** Opening RECORDS FOR PROCESSING block **

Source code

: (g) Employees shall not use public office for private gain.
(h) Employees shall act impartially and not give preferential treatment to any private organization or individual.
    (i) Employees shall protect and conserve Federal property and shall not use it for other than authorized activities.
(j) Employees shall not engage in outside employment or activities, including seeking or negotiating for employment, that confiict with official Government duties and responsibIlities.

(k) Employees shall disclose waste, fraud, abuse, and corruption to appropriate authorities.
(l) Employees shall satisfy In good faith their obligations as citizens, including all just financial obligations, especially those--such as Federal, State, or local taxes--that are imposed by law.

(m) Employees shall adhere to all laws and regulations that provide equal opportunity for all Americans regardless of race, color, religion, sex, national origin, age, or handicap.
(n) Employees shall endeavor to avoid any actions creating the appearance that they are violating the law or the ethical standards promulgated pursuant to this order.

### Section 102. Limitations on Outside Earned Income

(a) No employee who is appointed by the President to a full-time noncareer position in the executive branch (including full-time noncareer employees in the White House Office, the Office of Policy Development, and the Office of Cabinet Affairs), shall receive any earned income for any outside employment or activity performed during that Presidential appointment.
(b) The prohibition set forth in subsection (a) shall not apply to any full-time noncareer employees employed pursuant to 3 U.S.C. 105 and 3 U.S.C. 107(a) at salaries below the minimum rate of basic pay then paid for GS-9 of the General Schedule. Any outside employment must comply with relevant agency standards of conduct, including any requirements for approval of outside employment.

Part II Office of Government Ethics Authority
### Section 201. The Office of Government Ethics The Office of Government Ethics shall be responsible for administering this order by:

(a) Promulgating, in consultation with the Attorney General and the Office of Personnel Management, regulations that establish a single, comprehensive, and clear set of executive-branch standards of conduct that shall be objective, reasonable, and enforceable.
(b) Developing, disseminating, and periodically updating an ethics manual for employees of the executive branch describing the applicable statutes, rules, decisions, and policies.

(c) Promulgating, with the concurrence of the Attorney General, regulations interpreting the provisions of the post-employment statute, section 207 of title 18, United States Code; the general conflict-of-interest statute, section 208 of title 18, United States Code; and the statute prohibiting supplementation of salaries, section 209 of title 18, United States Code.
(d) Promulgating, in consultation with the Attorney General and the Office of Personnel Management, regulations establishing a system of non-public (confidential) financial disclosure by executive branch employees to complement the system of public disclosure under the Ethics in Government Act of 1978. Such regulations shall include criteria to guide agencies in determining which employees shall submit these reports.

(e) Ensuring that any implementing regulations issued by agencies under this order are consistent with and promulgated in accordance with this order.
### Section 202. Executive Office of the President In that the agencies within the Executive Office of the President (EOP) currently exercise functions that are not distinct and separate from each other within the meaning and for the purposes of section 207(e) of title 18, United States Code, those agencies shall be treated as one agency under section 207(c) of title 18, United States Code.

** Closing RECORDS FOR PROCESSING block **

• **YOUR INSTRUCTIONS**
Quote word for word the lines in the records above, starting with the line that contains "for private gain." and going on through the line that contains "(b) The prohibition".

• **RESULT OF THE EXERCISE**
: (g) Employees shall not use public office for private gain.
(h) Employees shall act impartially and not give preferential treatment to any private organization or individual.
    (i) Employees shall protect and conserve Federal property and shall not use it for other than authorized activities.
(j) Employees shall not engage in outside employment or activities, including seeking or negotiating for employment, that confiict with official Government duties and responsibIlities.

(k) Employees shall disclose waste, fraud, abuse, and corruption to appropriate authorities.
(l) Employees shall satisfy In good faith their obligations as citizens, including all just financial obligations, especially those--such as Federal, State, or local taxes--that are imposed by law.

(m) Employees shall adhere to all laws and regulations that provide equal opportunity for all Americans regardless of race, color, religion, sex, national origin, age, or handicap.
(n) Employees shall endeavor to avoid any actions creating the appearance that they are violating the law or the ethical standards promulgated pursuant to this order.

### Section 102. Limitations on Outside Earned Income

(a) No employee who is appointed by the President to a full-time noncareer position in the executive branch (including full-time noncareer employees in the White House Office, the Office of Policy Development, and the Office of Cabinet Affairs), shall receive any earned income for any outside employment or activity performed during that Presidential appointment.
(b) The prohibition set forth in subsection (a) shall not apply to any full-time noncareer employees employed pursuant to 3 U.S.C. 105 and 3 U.S.C. 107(a) at salaries below the minimum rate of basic pay then paid for GS-9 of the General Schedule. Any outside employment must comply with relevant agency standards of conduct, including any requirements for approval of outside employment.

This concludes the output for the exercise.